• [Aim of the task]
Read each line of the material and note whether it contains "oder". Give the number of such lines and nothing else.

• [Dataset entries]
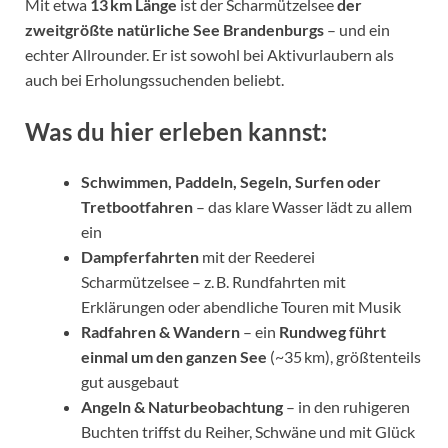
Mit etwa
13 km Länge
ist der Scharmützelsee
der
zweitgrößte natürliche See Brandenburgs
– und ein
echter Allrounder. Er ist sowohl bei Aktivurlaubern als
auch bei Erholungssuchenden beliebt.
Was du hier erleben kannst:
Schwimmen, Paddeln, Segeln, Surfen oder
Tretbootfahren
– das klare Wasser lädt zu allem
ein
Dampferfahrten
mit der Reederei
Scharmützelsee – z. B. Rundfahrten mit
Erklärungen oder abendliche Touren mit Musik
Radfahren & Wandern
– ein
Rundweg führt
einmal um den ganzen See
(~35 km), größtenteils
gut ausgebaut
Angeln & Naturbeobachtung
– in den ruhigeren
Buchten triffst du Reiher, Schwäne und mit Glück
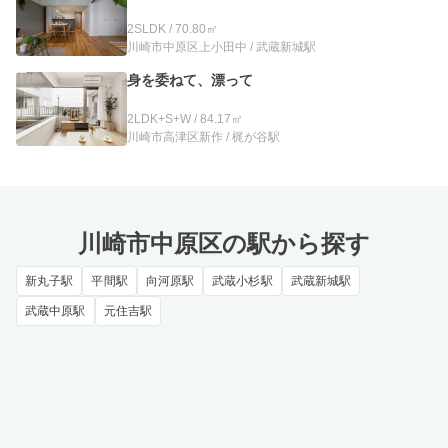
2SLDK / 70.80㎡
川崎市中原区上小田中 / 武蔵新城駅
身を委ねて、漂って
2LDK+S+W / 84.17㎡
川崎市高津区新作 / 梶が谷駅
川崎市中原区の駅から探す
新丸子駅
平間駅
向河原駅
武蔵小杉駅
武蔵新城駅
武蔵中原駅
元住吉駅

* * *

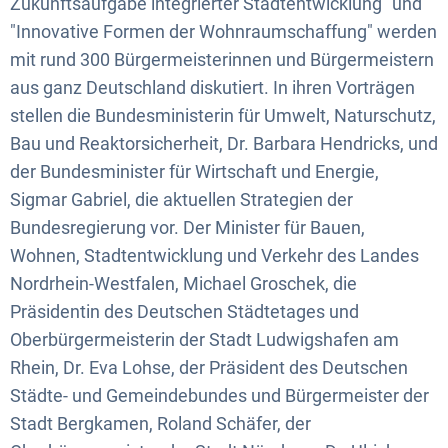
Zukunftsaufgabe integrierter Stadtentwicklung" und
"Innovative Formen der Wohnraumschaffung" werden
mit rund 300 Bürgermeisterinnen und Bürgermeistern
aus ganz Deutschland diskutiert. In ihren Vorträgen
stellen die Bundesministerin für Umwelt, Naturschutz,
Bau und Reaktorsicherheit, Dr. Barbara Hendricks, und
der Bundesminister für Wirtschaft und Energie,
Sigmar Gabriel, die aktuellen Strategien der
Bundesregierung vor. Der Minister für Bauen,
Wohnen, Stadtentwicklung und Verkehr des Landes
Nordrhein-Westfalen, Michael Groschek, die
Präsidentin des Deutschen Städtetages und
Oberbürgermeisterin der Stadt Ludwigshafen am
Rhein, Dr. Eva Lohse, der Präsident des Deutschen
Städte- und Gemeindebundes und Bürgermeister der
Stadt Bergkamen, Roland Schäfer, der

• [Output for this task]
2